• Welcome to Sitemap Generator Forum.
 

a few questions

Started by gjf03c, March 14, 2008, 08:40:44 AM

Previous topic - Next topic

gjf03c

It looks like I have everything working correctly.  I have a few questions though.

1.  My site is very large and there is probably a few million pages.  I only have 1024 MB of total space and the first crawl took up nearly 450MB and it crawled approx 2% of my pages.  The obvious solution is to get a dedicated server and more space, but do you have any suggestions until I go forward with the new server? 

2.  How do I know when Google, Ask, Yahoo etc.. are pinged?  Does it use the ROR, RSS, XML and TXT files when it pings these search engines?

Thanks!

XML-Sitemaps Support

Hello,

1. do you mean the metric displayed by sitemap generator when crawling? This is not the amount of space used by generator script, but total pages size crawled. You don't need that much space to store it.
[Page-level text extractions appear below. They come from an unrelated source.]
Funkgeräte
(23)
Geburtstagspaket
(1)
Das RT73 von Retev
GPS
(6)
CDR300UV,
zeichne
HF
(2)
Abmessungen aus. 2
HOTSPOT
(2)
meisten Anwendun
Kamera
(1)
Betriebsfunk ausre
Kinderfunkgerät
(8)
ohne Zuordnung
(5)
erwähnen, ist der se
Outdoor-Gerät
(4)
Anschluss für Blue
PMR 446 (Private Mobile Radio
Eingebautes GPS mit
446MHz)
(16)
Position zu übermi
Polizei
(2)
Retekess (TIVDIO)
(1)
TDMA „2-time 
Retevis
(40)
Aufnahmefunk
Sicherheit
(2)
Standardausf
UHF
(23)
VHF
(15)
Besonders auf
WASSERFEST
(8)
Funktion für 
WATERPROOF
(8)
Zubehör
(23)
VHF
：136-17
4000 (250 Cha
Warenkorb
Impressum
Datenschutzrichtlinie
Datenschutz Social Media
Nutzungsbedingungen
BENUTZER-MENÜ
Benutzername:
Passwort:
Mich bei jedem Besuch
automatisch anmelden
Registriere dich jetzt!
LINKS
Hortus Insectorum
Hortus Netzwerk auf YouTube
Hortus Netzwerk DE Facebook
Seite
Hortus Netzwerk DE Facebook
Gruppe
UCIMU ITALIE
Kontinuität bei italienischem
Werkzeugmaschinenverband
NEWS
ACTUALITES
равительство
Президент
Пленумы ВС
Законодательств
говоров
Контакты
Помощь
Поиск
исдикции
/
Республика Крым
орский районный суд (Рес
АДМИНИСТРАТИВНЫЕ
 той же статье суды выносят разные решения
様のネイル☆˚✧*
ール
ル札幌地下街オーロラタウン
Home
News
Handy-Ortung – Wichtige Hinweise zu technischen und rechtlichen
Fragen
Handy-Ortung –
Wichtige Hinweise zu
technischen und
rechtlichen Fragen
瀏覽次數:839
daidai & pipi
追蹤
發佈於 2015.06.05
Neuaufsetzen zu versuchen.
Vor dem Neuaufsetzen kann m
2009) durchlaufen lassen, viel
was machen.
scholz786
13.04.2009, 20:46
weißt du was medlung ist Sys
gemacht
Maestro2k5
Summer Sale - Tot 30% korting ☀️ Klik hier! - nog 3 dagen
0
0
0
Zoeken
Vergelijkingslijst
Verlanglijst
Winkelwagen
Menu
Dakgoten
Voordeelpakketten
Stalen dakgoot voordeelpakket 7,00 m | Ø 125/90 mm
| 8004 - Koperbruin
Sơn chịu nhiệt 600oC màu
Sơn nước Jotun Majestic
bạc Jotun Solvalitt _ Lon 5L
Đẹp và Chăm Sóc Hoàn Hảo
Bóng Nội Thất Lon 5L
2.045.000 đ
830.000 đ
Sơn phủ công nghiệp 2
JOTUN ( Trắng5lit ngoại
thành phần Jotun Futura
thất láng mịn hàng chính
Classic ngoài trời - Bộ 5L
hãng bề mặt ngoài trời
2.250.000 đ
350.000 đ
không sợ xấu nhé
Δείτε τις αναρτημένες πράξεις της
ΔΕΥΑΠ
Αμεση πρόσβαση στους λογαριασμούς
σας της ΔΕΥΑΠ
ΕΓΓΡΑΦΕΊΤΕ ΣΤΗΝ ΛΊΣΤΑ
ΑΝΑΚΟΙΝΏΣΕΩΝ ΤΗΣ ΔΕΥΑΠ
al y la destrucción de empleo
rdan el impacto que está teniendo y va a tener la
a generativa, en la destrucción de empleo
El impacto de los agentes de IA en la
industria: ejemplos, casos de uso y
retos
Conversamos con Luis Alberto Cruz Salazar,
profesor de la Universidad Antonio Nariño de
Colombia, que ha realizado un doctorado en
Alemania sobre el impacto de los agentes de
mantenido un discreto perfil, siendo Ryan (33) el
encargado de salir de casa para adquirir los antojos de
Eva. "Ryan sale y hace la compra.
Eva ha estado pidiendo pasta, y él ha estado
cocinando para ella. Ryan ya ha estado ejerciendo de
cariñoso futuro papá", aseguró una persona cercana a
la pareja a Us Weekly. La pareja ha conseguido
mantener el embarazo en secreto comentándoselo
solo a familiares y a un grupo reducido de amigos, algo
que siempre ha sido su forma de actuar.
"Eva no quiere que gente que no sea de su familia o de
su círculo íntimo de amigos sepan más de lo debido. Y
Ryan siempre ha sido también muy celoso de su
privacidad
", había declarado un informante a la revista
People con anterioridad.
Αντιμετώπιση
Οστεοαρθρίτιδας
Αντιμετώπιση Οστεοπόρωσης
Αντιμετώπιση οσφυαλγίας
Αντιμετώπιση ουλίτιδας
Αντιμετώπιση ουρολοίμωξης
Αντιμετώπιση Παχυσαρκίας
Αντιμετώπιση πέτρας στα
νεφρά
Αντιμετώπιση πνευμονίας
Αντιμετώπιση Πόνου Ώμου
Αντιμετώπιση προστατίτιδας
2. the script pings search engines automatically when sitemap is created. You can also manually submit xml sitemap to Google webmaster account: [ External links are visible to logged in users only ]

gjf03c

Well, crawl_dump.log file is nearly 215MB.  not including the size of the sitemaps as well.  I used the gzip compression and that does help, but I can't figure out why crawl_dump.log is storing so much data.

Thanks,
Greg

XML-Sitemaps Support

You can disable HTML/ROR sitemaps to decrease the dump size (since it currently stores page titles/descriptions).